Наконец-то и Собинов мог сказать себе: «Да, вот таким я представляю себе Ленского, таким люблю его, таким пою!» Теперь у артиста не оставалось чувства неудовлетворенности, будто он что-то недосказывает зрителю. Он все время чувствовал, что Онегин-Хохлов как-то по-своему относится и к Ольге и к нему, Ленскому. В интонациях Хохлова слышалось так много различных оттенков настроения, чувств, мыслей, что они вызывали в нем, Собинове, ответную реакцию, которая придавала каждому слову особый оттенок, насыщала его реплики новыми психологическими нюансами.
Так творческое общение с Хохловым окончательно определило собиновского Ленского, и в нем в полную силу зазвучала тема юности со всеми ее правами на свое представление о мире, на большую, взволнованную мечту, с которой человек входит в жизнь.
Образ Ленского, созданный Собиновым, стал классическим в русском оперном театре. Может быть, в трактовку партии можно внести еще какие-нибудь новые черты, подсказанные индивидуальностью исполнителя, но превзойти Собинова-Ленского, так же как и шаляпинского Бориса Годунова, вряд ли возможно. И хотя говорят, что творчество актера умирает вместе с ним, — это не всегда верно.
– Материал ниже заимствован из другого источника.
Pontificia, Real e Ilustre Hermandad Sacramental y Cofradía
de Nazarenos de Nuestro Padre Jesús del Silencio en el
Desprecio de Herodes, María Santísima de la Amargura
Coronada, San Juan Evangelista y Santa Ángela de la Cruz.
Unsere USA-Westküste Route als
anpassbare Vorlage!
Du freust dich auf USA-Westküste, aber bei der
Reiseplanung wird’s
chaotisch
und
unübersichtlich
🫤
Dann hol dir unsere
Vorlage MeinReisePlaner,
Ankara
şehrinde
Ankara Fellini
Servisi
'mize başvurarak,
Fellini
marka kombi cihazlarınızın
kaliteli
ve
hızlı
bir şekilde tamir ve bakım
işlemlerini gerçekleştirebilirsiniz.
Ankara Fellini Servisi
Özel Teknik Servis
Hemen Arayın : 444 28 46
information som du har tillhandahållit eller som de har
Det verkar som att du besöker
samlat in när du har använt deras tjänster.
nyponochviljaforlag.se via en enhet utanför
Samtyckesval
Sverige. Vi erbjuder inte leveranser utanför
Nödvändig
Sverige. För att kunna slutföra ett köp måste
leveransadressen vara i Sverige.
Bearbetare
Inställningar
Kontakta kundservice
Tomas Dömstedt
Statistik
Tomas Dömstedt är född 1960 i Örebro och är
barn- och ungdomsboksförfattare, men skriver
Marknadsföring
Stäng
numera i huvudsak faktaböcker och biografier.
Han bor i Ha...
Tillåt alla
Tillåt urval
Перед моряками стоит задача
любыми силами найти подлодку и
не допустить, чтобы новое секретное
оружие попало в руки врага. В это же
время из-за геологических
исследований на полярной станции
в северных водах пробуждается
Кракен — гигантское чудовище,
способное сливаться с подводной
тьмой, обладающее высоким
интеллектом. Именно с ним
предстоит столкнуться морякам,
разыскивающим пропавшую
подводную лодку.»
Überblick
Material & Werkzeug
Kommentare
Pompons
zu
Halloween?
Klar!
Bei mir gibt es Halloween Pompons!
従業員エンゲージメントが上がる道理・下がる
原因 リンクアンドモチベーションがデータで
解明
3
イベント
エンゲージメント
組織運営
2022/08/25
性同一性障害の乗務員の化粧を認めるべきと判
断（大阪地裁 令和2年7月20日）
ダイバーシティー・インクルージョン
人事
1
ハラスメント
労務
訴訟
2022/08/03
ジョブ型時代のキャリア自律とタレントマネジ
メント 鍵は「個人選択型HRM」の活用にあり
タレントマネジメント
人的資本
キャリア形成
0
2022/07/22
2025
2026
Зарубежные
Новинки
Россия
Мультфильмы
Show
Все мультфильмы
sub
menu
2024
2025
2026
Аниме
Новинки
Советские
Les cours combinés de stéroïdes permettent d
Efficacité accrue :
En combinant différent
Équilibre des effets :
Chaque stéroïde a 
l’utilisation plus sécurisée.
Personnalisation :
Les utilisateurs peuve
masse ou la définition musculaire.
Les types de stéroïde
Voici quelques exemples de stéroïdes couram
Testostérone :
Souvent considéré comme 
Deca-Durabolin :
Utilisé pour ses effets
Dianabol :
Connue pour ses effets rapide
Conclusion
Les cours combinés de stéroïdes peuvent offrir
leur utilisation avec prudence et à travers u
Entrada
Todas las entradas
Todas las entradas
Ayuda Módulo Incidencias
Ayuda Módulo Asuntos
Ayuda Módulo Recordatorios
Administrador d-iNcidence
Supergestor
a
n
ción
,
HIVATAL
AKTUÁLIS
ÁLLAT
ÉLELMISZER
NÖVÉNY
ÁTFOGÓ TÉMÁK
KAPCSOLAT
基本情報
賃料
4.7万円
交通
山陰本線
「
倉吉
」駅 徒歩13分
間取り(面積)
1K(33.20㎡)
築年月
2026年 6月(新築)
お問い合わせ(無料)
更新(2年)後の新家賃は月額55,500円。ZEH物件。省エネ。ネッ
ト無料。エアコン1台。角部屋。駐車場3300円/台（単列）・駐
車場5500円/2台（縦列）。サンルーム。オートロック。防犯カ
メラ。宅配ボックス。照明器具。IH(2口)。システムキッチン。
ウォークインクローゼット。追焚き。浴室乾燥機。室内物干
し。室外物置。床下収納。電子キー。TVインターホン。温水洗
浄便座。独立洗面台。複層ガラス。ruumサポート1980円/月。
Есть образы, созданные на века. Собиновский Ленский — один из них.
Вдумчивая работа над образом Ленского помогла Собинову глубже понять и пересмотреть десятилетиями бытовавшее на оперных сценах представление о партии Фауста.
До Собинова оперные театры и певцы не стремились воссоздать эпоху, к которой относится легенда, приблизить трактовку образов к бессмертной поэме-первоисточнику. Казалось, всех вполне удовлетворяет традиционная фигура оперного любовника — Фауста и оперного злодея — Мефистофеля.